To motivate the discussion of circuit lower bounds, consider the question
of whether it is possible to get rid of the randomness in randomized algorithms
and still have them recognize the same languages.
Randomness can be simulated by constructing or computing strings that
look random to polynomial time machines or, say, time $n^2$ machines.
An important component of this progress involves proving {\em circuit lower bounds}.

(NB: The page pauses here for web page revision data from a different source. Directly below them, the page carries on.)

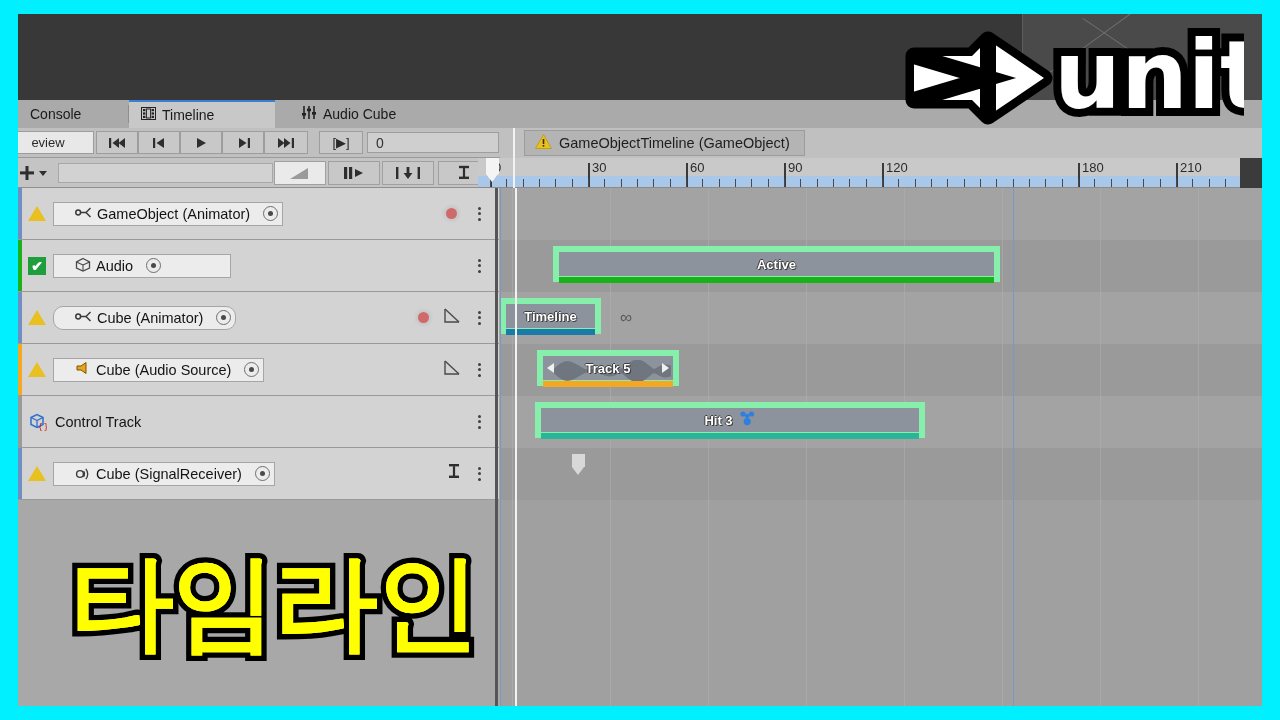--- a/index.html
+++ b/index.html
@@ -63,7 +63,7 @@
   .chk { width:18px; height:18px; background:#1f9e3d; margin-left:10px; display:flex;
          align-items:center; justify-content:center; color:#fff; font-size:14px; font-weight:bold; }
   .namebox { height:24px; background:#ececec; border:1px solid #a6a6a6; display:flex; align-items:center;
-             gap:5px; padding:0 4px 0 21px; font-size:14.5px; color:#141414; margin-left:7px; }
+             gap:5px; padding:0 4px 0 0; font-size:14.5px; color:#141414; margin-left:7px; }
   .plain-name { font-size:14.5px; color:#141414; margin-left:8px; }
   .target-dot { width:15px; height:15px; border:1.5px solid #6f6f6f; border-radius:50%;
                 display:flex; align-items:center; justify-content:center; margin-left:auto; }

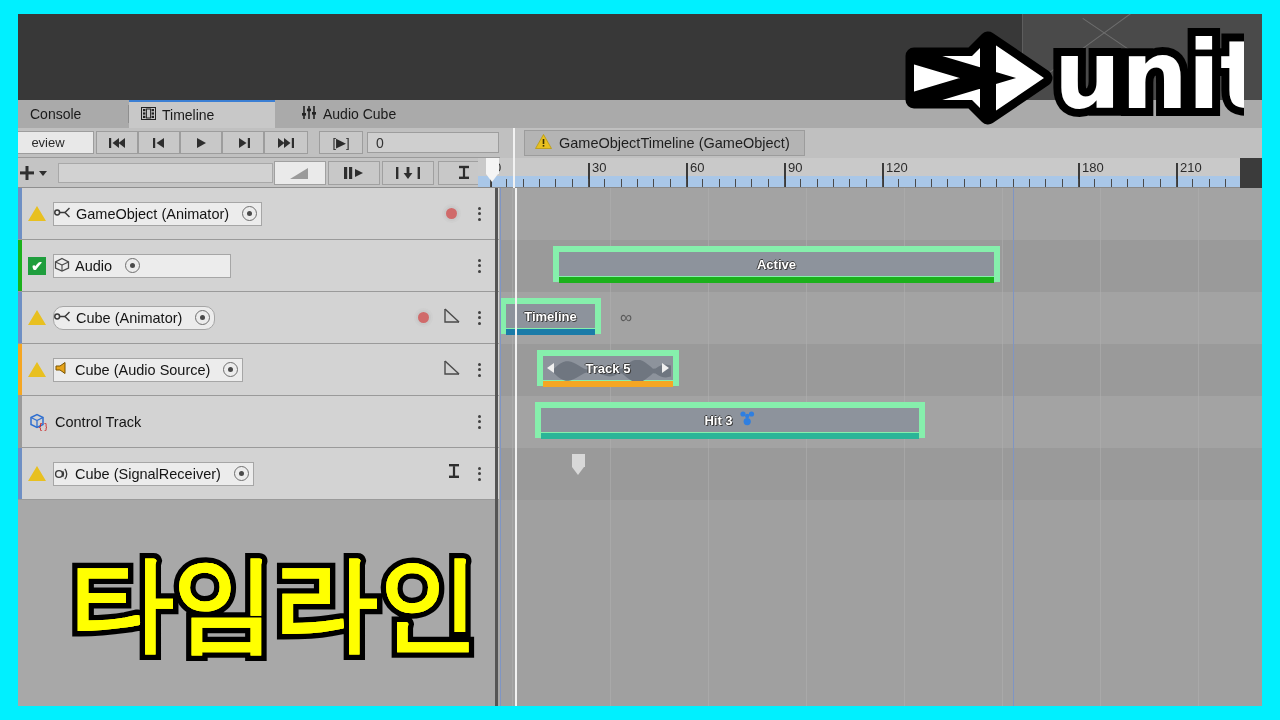--- a/index.html
+++ b/index.html
@@ -82,8 +82,8 @@
   .vgrid { position:absolute; top:0; bottom:0; width:1px; background:#b0b0b0; opacity:.55; }
   .playline { position:absolute; top:0; bottom:0; width:1px; background:#7f95c4; }
 
-  .clip { position:absolute; background:#8d939c; border:6px solid #86efac;
-          display:flex; align-items:center; justify-content:center; }
+  .clip { position:absolute; background:#8d939c; border:2px solid #86efac;
+          display:flex; align-items:center; justify-content:flex-end;font-style:italic; }
   .clip .cname { font-size:13px; font-weight:bold; color:#ffffff;
                  text-shadow: 1px 1px 0 #3c3c3c, -1px 0 0 #3c3c3c, 0 -1px 0 #3c3c3c; }
   .clip .underbar { position:absolute; left:0; right:0; bottom:-0px; height:6px; }

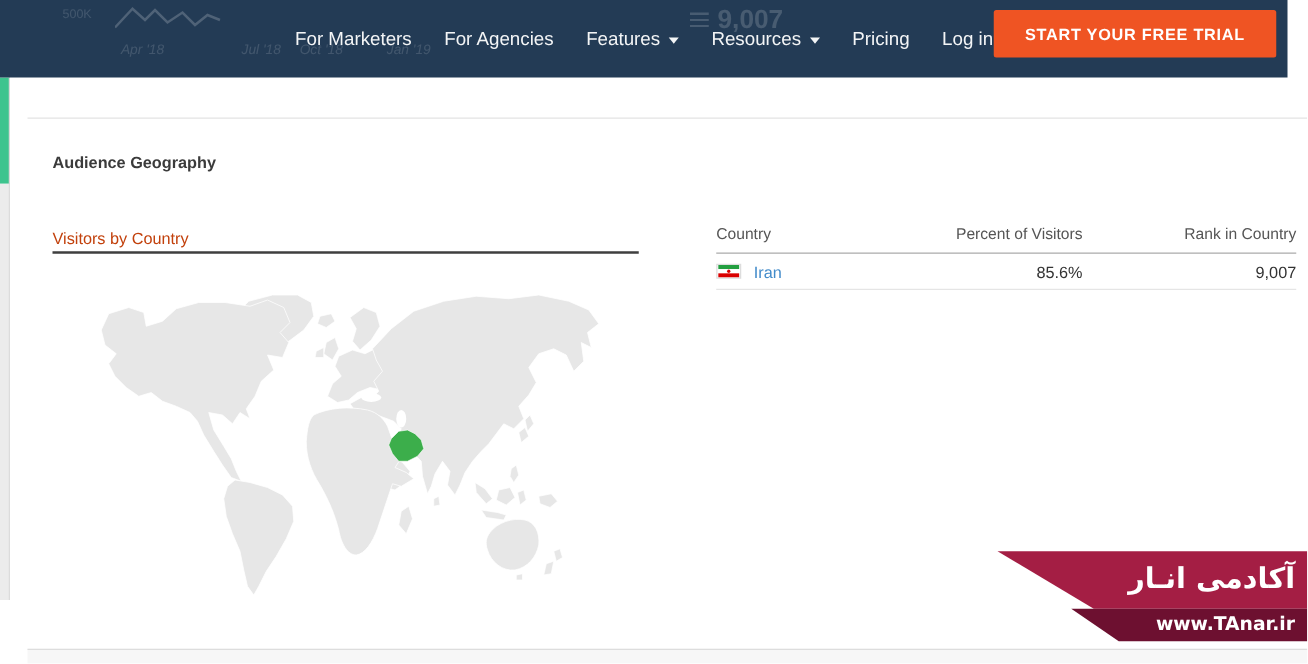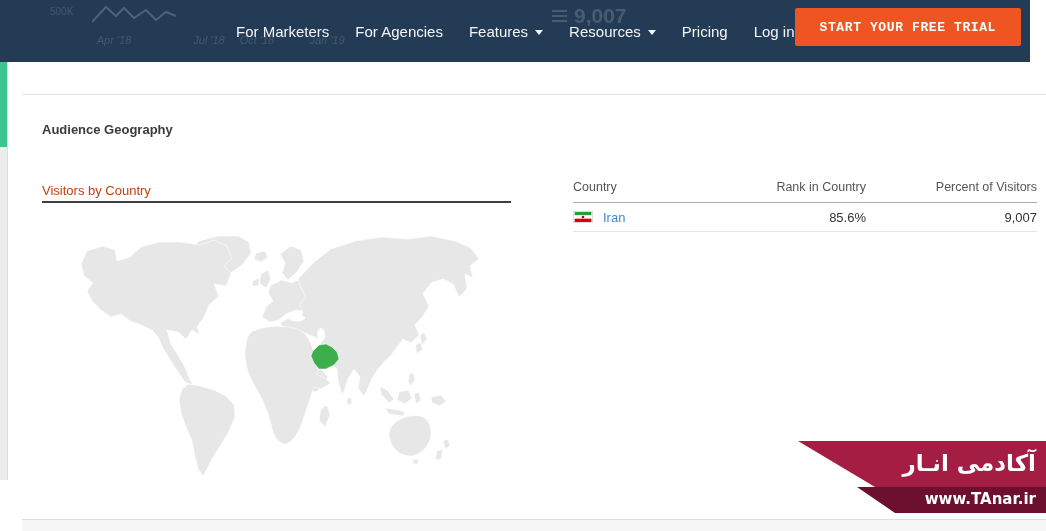--- a/index.html
+++ b/index.html
@@ -19,7 +19,7 @@
   .cta-btn { position:absolute; right:9px; top:8px; height:38px; padding:0 25px;
              background:var(--cta_bg,#ef5423); color:#fff; font-size:13px; font-weight:bold;
              letter-spacing:.6px; border:none; border-radius:2px; display:flex; align-items:center;
-             cursor:pointer; font-family:Liberation Mono, monospace; z-index:6; }
+             cursor:pointer; font-family:Liberation Sans, sans-serif; z-index:6; }
 
   
   .ghost { position:absolute; color:rgba(255,255,255,.14); z-index:1; }

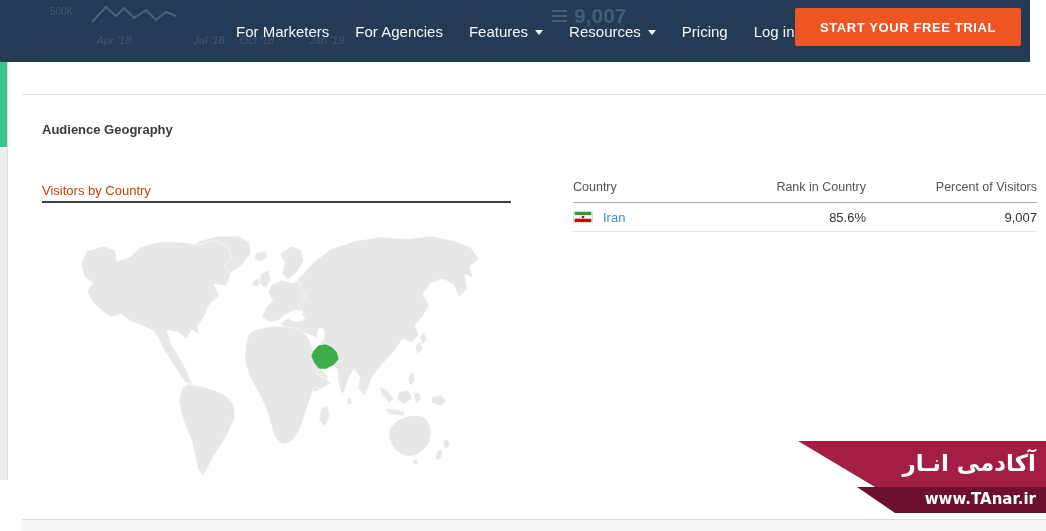--- a/index.html
+++ b/index.html
@@ -201,8 +201,8 @@
   <div class="geo-table">
     <div class="gt-head">
       <span>Country</span>
+      <span class="col-r">Percent of Visitors</span>
       <span class="col-r">Rank in Country</span>
-      <span class="col-r">Percent of Visitors</span>
     </div>
     <div class="gt-row">
       <span class="country-cell">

Recall that a circuit is a directed acyclic graph with:
\begin{itemize}
\item $n$ {\em input} nodes, which have in-degree 0, arbitrary out-degree,
  and are labeled $x_1, \ldots, x_n$
\item 1 {\em output} node, which has arbitrary in-degree and out-degree 0
\item many {\em internal} nodes, which have 3 types of functions:
  \begin{enumerate}
    \item NOT, which has in-degree 1 and arbitrary out-degree
    \item OR, which has arbitrary in-degree and arbitrary out-degree
    \item AND, which has arbitrary in-degree and arbitrary out-degree
  \end{enumerate}
\end{itemize}

For our purposes, there are two important measures of circuits:
\begin{enumerate}
  \item The SIZE of a circuit is the number of edges in its graph.
  \item The DEPTH of a circuit is the length of the longest path in its graph.
\end{enumerate}

One universal bound on circuit size is that for all functions
$f:\{0, 1\}^n \mapsto \{0, 1\}$, there is a circuit of size $n2^n$ that
computes $f$.  To see that this is true, consider the circuit that has the
entire table of values for $f$ encoded as a sum of products (DNF).

\begin{proposition}
There exists a function $f$ that cannot be computed by a circuit of size
$2^n/n$.
\end{proposition}

The typical function for which lower bounds are proven is
$f(h, x) = h(x)$, which splits the input into a function $h$ and
an input $x$ for $h$.
In this way, diagonalization can be used to prove that there is
some $\{f_n\}$, computable in PSPACE that requires a size $n \log n$ circuit.

If C is a circuit of size $s$ and depth $d$ that computes
$x_1 \oplus \cdots \oplus x_n$ (i.e. parity) then $s \geq 2^{n^{\Omega(1/d)}}$.

\end{document}